OPINIÃO: Não é fácil começar a escrever sobre algo que esteja relacionado com Stefan Zweig. Basta entrar em contacto com a sua história pessoal ou com qualquer uma das suas obras, nem que seja por uma vez, para este nos ficar entranhado. A primeira vez que ouvi falar de Zweig foi em 2014, quando li Mendel dos Livros, publicado pela Assírio e Alvim, chancela Porto Editora. Ao procurar pelo autor e ao constatar que nasceu em 1881 e se suicidou em 1942, pergunto-me como é que só naquela altura cheguei até ele. Porém, não deixo de achas fascinante, mesmo que de forma um pouco mórbida, os timings em que estas conjunções acontecem. Eu sei, ainda não estou a falar do livro, mas quero apelar à vossa curiosidade literária para saberem mais sobre o autor. Tanto em Mendel dos Livros, como agora em Novela de Xadrez, as editoras fizeram um excelente trabalho de contextualização sobre obra e autor, nos respectivos prefácios, o que acaba por resultar num complemento perfeito.

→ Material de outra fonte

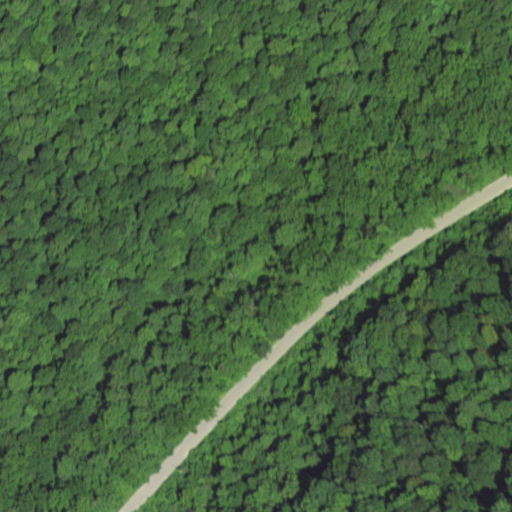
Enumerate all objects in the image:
road: (302, 326)
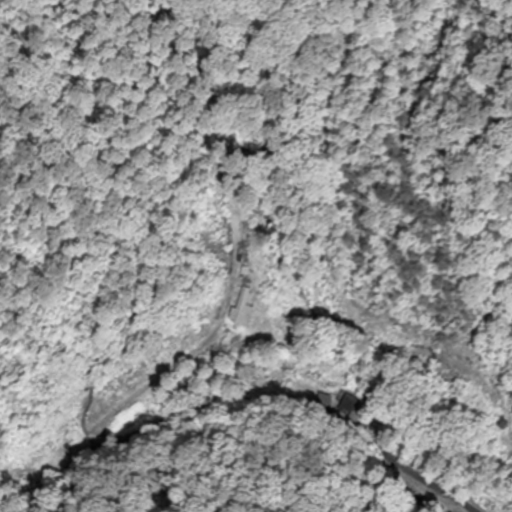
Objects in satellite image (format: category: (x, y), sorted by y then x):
building: (240, 311)
road: (310, 414)
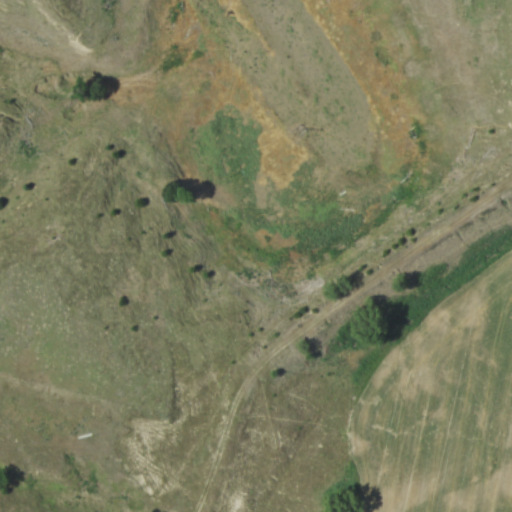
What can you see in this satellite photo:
crop: (446, 406)
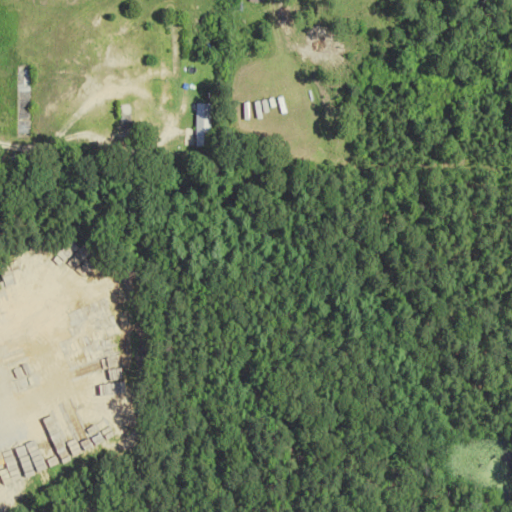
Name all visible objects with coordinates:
building: (257, 0)
building: (202, 124)
road: (73, 136)
road: (9, 155)
building: (72, 380)
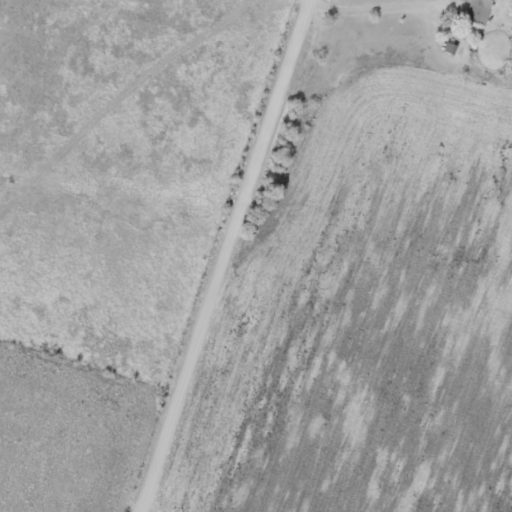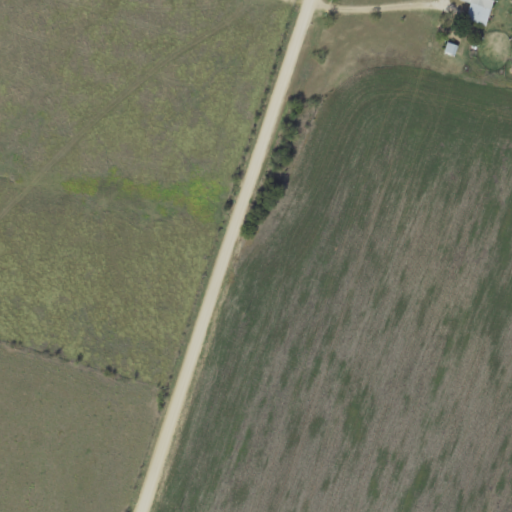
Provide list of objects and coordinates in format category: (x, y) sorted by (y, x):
building: (475, 10)
road: (231, 256)
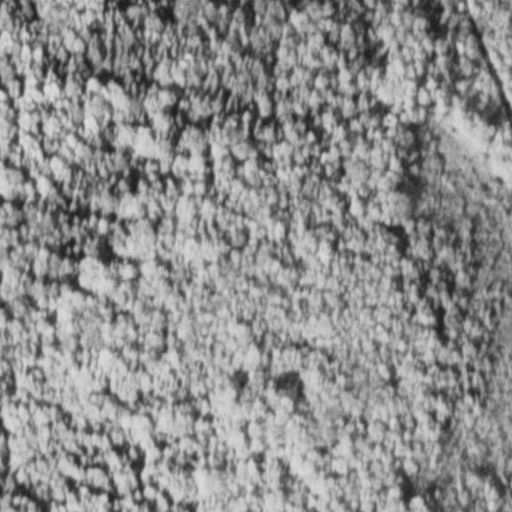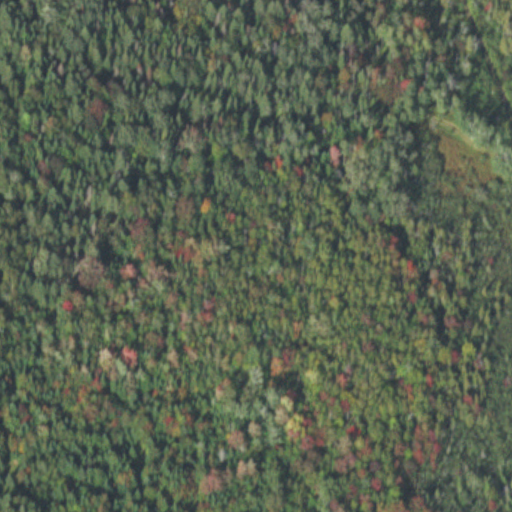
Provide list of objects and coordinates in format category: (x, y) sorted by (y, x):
road: (488, 57)
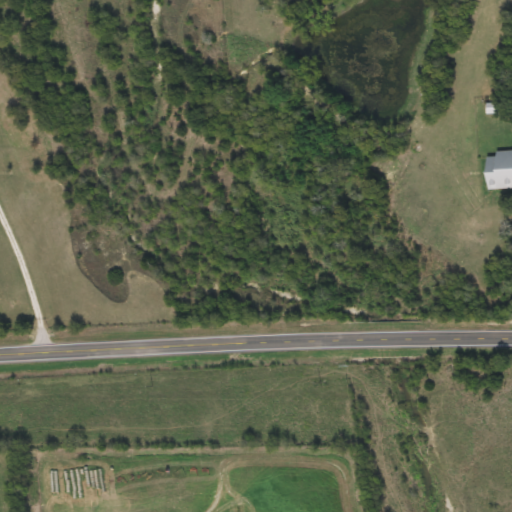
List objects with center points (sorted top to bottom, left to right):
building: (500, 171)
building: (501, 171)
road: (29, 277)
road: (255, 340)
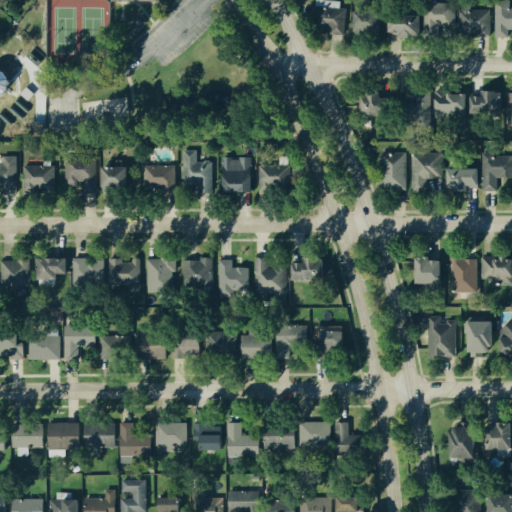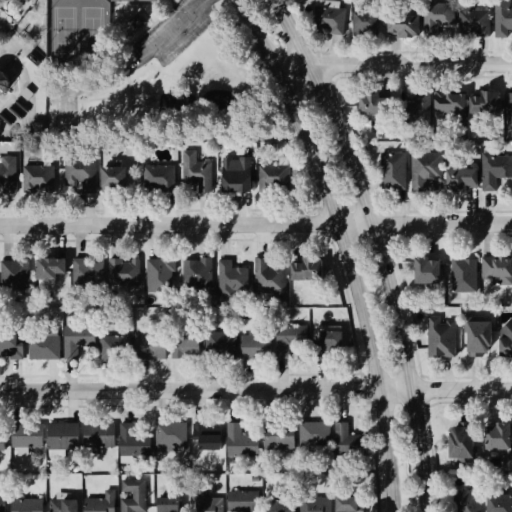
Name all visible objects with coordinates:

Novela de Xadrez é considerada, por boa parte da crítica, a derradeira obra de Zweig, talvez também por ter sido o último escrito registado antes do seu suicídio. Ao relembrar-me de Mendel dos Livros, e ao ler agora este livro, aperta-me um pouco o coração ao constatar tantos paralelismos entre o autor e os seus protagonistas. Criações fictícias da minha cabeça ou não, a verdade é que me parece inevitável não imaginar todas as provações psicológicas pelas quais Zweig terá passado e de que forma as terá exorcizado nas suas obras. Novela de Xadrez começa por nos apresentar um campeão de xadrez que não tem qualquer tipo de capacidade intelectual para nada a não ser para o xadrez. É já no navio, quando este aceita jogar uma partida de xadrez contra um tripulante muito entusiasmado por o conhecer, que começamos a mergulhar mais profundamente na história do passageiro misterioso, Dr. B, que decide intervir e aconselhar as jogadas contra o campeão. 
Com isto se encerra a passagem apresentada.